Swedish bank cuts branches and jobs, increases IT spend

Swedish bank is increasing investment IT to improve digital banking as it reduces its branch network

Sweden’s Handelsbanken is set to cut its branch network by nearly half, but plan to invest heavily in IT to offer customers digital alternatives.

The bank said it will reduce its branch network from 380 to about 200 by the end of next year. At the same time, the bank said it will invest SEK1bn (€87m) “in IT to take its digital customer offering to an entirely new level”.

About 1,000 jobs in Sweden will be cut as part of the plan that will see operating costs reduced.

Handelsbanken said that, despite the branch reduction, it will be enabling customers that use remaining branches to do more within them. “Handelsbanken is now strengthening its presence at the branches to meet the demands of, for example, corporate customers and private banking customers. This will be achieved through the granting of an even greater degree of decision-making authority and increased accessibility to specialist expertise, although in fewer locations,” the bank said in a statement.

The decision to implement the change came after the result of the Swedish part of the review of the entire Bank’s business operations, announced last year. These changes will help the bank lower its operating costs.

Negotiations and consultations with the 1,000 staff set to lose their jobs are happening now with trade unions. “Our ambition – as always at Handelsbanken – is to manage redundancies with care and respect for individual employees,” said the bank’s CEO, Carina Åkerström.

The shuttering of branches by banks has been going on for years as they attempt to cut costs and move people into digital channels.

Read more about the digital transformation of Nordic banking

The projected capital spending by Nordic banks, mainly directed at specific investments in digital, artificial intelligence (AI) and robotics, is expected to exceed €1bn by 2024, according to a Nordic Council’s Economic Board prediction.

The growing presence of digital banks and financial technology (fintech) firms across Nordic markets is forcing the big Nordic banks to become innovative rather than passive, and ramp up their technology-capacities.

The Covid-19 pandemic will accelerate the move to digital channels and traditional bank branch networks and staff will be impacted.

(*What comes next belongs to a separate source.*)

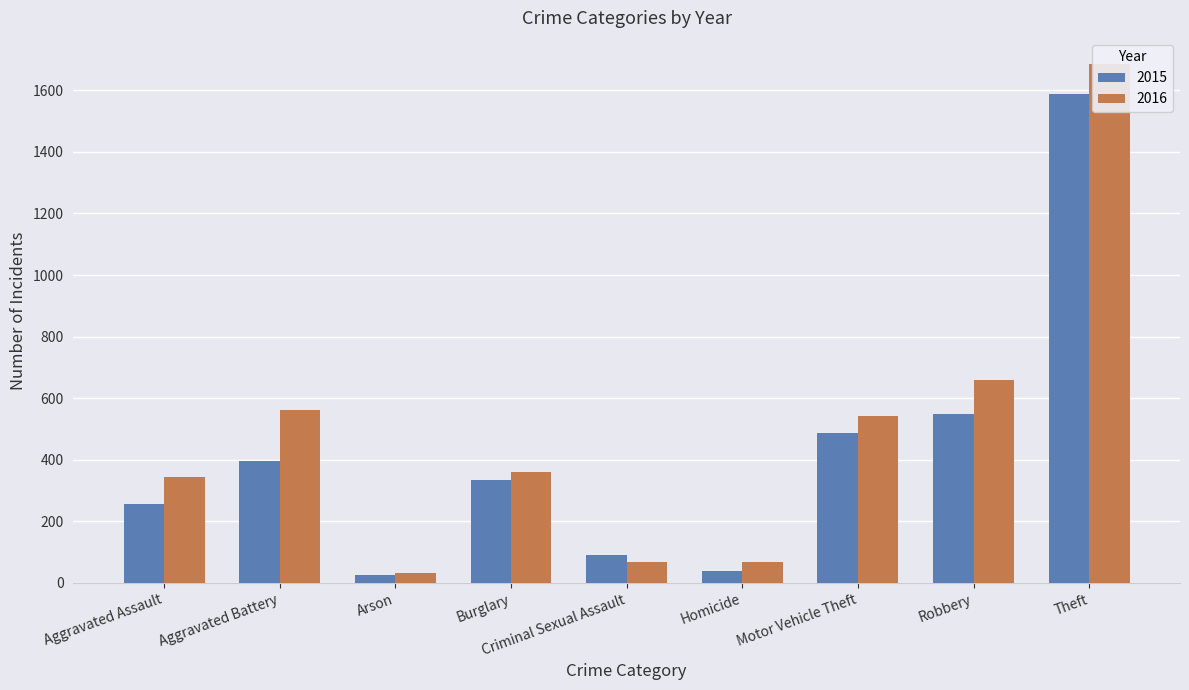

Where does the 2016 series first go above 360?

Aggravated Battery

Covid-19 lockdowns across the world, which saw bank branches closed and restrictions put on their activity when they reopened, have driven many consumers to digital banking services rather than branches.

While contactless payments, mobile money management and mobile payments have increased in volume, banks have also offered face-to-face services via video link to customers who want human interaction when making financial decisions.

The use of cash has also plummeted. According to a survey of 2,000 people from Nationwide Building Society, the average respondent has gone more than six weeks without using cash.

Digital payments are unsurprisingly increasing, with many people using them for the first time. Lockdown has forced 27% of respondents to use mobile payments and 25% to use online or mobile banking for the first time.